Diversidade, Liberdade e Inclusão Social

Foto: Obama, Cameron e Helle Thorning-Schmidt


quarta-feira, 21 de maio de 2008

Vale a Pena Manter o Banrisul como Banco Público?


No início até que fui contra, mas depois de muito pensar e lendo as notícias da grande mídia e dos meios alternativos de comunicação resolvi pensar melhor sobre o assunto e todas as respostas passavam pela seguinte pergunta:


Será que vale a pena o Estado do Rio Grande do Sul manter o Banrisul como banco público?


O governo Britto tentou desestatizar o Banrisul. Foi uma gritaria geral. O PT chiou e chiou muito, lançava outdoors e avisos nas rádios e nas TVs e reclamava contra a privatização do NOSSO Banrisul, como se verifica da imagem acima, do Sindicato dos Bancários. Será mesmo que o Banrisul é patrimônio dos gaúchos?


Esse pessoal conseguiu até inserir um dispositivo constitucional na Constituição do Estado -- e haja demagogia nisso -- para se fazer um plebiscito popular para desestatizar o Banrisul.


Afinal, que vantagem tem o povo gaúcho de ter um banco estadual estatal?


Se os juros do Banrisul fossem inferiores aos juros dos outros bancos, se o Banrisul concedesse crédito a pessoas que não tivessem acesso a outros bancos, seriam razões para se manter o banco público. Mas os juros do Banrisul são os mesmos dos grandes bancos privados brasileiros e já existem bancos, como a Caixa Econômica Federal, que dão crédito à população de baixa renda.


Realmente, não há motivo para se manter o Banrisul como banco do Estado do Rio Grande do Sul.


E hoje está nos jornais denúncias do vice-governador do RS, Paulo Feijó que desde criancinha sempre foi favorável à privatização do Banrisul, dizendo que contratos do banco com terceirizadas podem estar super faturados.

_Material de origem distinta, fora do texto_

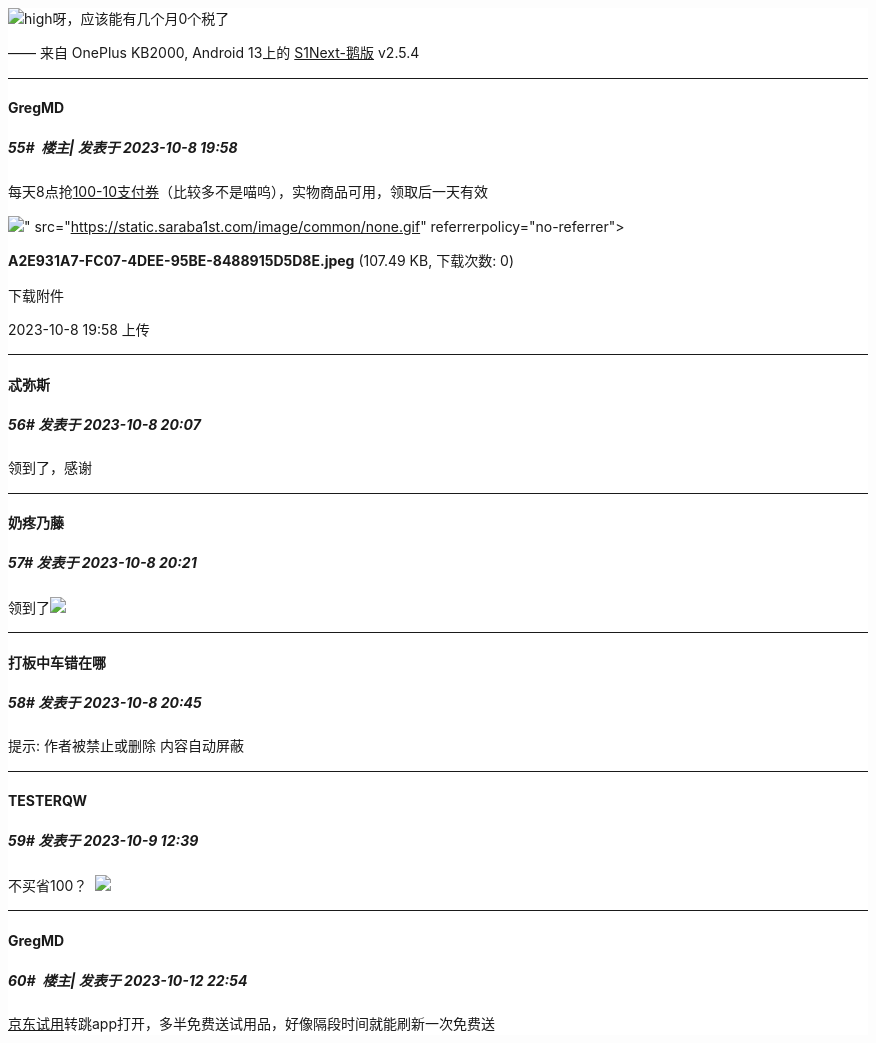 <img src="https://static.saraba1st.com/image/smiley/face2017/067.png" referrerpolicy="no-referrer">high呀，应该能有几个月0个税了

—— 来自 OnePlus KB2000, Android 13上的 [S1Next-鹅版](https://github.com/ykrank/S1-Next/releases) v2.5.4

*****

####  GregMD  
##### 55#         楼主| 发表于 2023-10-8 19:58

每天8点抢[100-10支付券](https://u.jd.com/SQm6HN3)（比较多不是喵呜），实物商品可用，领取后一天有效

<img src="https://img.saraba1st.com/forum/202310/08/195848hvrkeaxbkfm99xxi.jpeg" referrerpolicy="no-referrer">" src="https://static.saraba1st.com/image/common/none.gif" referrerpolicy="no-referrer">

<strong>A2E931A7-FC07-4DEE-95BE-8488915D5D8E.jpeg</strong> (107.49 KB, 下载次数: 0)

下载附件

2023-10-8 19:58 上传

*****

####  忒弥斯  
##### 56#       发表于 2023-10-8 20:07

领到了，感谢

*****

####  奶疼乃藤  
##### 57#       发表于 2023-10-8 20:21

领到了<img src="https://static.saraba1st.com/image/smiley/face2017/037.png" referrerpolicy="no-referrer">

*****

####  打板中车错在哪  
##### 58#       发表于 2023-10-8 20:45

提示: 作者被禁止或删除 内容自动屏蔽

*****

####  TESTERQW  
##### 59#       发表于 2023-10-9 12:39

不买省100？  <img src="https://static.saraba1st.com/image/smiley/animal2017/002.png" referrerpolicy="no-referrer">

*****

####  GregMD  
##### 60#         楼主| 发表于 2023-10-12 22:54

[京东试用](https://u.jd.com/PbP3nBm)转跳app打开，多半免费送试用品，好像隔段时间就能刷新一次免费送

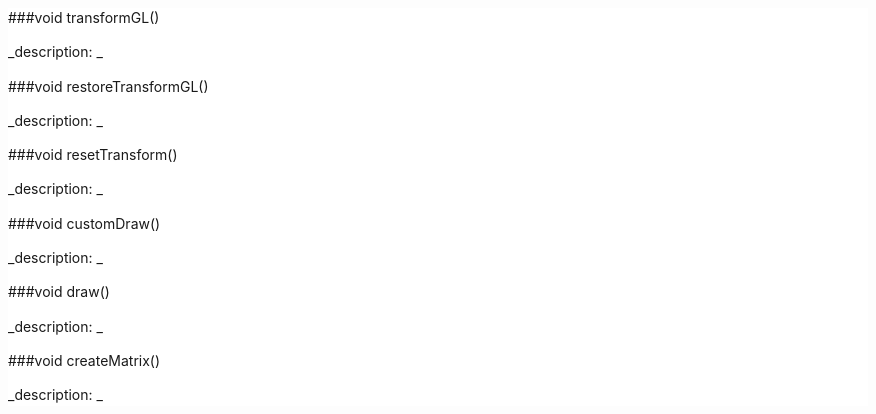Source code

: 







###void transformGL()



_description: _









###void restoreTransformGL()



_description: _









###void resetTransform()



_description: _









###void customDraw()



_description: _









###void draw()



_description: _









###void createMatrix()



_description: _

É exatamente para isso, na realidade, que serve um banco estatal nos moldes do Banrisul: beneficiar o político de plantão (de qualquer partido) e seus satélites que flutuam ao redor.


Lanço, portanto, aqui uma campanha. Que o Estado do Rio Grande do Sul tenha a santa e boa coragem de levar adiante o processo de desestatização do Banrisul.


Muito melhor, mas muito melhor mesmo é o falido Estado do Rio Grande do Sul embolsar um belo dinheirinho com a desestatização do banco, e essa receita extraordinária deve servir para bancar despesa extraordinária. Que se faça uma boa estrada, que se traga um bom investimento, como foi a GM em Gravataí (bancada pela privatização da CRT e de parte da CEEE) , que se gere, com esse recurso, mais e mais empregos e receitas para o Estado.